> JOB ITEM: In the listing below, rewrite the lines starting at "Фильтры EDM" and ending at "למשקיעים בשביל השקעה, או חברי צוות" with "Производители" changed to "Бренды" and everything else left as it is.

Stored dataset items
↓↓↓
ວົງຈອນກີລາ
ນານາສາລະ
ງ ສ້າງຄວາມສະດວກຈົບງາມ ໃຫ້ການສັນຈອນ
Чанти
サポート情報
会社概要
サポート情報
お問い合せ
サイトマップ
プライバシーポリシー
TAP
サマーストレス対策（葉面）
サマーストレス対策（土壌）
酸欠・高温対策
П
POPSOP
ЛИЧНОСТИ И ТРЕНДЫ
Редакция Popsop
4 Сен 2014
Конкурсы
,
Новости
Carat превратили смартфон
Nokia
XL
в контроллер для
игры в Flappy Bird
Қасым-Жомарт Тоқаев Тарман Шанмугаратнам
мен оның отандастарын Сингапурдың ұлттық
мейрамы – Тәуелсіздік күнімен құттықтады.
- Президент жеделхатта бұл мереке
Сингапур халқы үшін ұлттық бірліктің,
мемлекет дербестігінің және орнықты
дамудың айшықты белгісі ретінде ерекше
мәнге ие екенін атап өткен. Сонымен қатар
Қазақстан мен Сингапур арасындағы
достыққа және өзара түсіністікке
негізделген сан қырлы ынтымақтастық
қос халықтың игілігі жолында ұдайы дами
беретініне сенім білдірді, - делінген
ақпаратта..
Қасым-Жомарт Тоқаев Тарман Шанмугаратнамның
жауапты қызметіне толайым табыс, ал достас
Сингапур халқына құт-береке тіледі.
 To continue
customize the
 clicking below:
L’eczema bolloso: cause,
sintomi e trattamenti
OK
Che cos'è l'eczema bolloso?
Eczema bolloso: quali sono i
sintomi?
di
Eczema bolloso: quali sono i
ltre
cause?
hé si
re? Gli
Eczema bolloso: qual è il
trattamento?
↑↑↑
↓↓↓
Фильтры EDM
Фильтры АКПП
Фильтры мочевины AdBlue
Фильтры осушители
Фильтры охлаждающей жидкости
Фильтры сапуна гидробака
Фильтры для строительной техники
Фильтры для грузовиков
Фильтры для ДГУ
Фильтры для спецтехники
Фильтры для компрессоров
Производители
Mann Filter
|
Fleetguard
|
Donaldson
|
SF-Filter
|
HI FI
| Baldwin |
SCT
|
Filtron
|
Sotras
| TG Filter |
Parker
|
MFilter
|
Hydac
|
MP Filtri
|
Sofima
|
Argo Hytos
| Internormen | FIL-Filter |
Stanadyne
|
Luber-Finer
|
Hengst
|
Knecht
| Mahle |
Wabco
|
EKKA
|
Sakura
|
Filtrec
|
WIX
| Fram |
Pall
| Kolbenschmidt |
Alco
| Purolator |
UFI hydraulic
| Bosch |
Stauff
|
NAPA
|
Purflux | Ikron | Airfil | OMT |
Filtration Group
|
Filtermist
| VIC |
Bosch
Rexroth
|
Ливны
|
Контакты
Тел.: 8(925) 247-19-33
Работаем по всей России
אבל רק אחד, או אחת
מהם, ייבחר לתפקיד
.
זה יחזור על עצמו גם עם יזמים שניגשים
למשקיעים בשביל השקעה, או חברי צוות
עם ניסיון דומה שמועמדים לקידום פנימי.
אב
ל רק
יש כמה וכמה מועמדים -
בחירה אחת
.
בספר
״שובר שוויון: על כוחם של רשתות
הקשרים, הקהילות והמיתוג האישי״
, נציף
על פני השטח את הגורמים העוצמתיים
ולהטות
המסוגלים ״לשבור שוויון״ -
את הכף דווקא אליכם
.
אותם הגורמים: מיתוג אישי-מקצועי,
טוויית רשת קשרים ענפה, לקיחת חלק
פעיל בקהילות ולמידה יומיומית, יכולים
↑↑↑
> REPLY:
Фильтры EDM
Фильтры АКПП
Фильтры мочевины AdBlue
Фильтры осушители
Фильтры охлаждающей жидкости
Фильтры сапуна гидробака
Фильтры для строительной техники
Фильтры для грузовиков
Фильтры для ДГУ
Фильтры для спецтехники
Фильтры для компрессоров
Бренды
Mann Filter
|
Fleetguard
|
Donaldson
|
SF-Filter
|
HI FI
| Baldwin |
SCT
|
Filtron
|
Sotras
| TG Filter |
Parker
|
MFilter
|
Hydac
|
MP Filtri
|
Sofima
|
Argo Hytos
| Internormen | FIL-Filter |
Stanadyne
|
Luber-Finer
|
Hengst
|
Knecht
| Mahle |
Wabco
|
EKKA
|
Sakura
|
Filtrec
|
WIX
| Fram |
Pall
| Kolbenschmidt |
Alco
| Purolator |
UFI hydraulic
| Bosch |
Stauff
|
NAPA
|
Purflux | Ikron | Airfil | OMT |
Filtration Group
|
Filtermist
| VIC |
Bosch
Rexroth
|
Ливны
|
Контакты
Тел.: 8(925) 247-19-33
Работаем по всей России
אבל רק אחד, או אחת
מהם, ייבחר לתפקיד
.
זה יחזור על עצמו גם עם יזמים שניגשים
למשקיעים בשביל השקעה, או חברי צוות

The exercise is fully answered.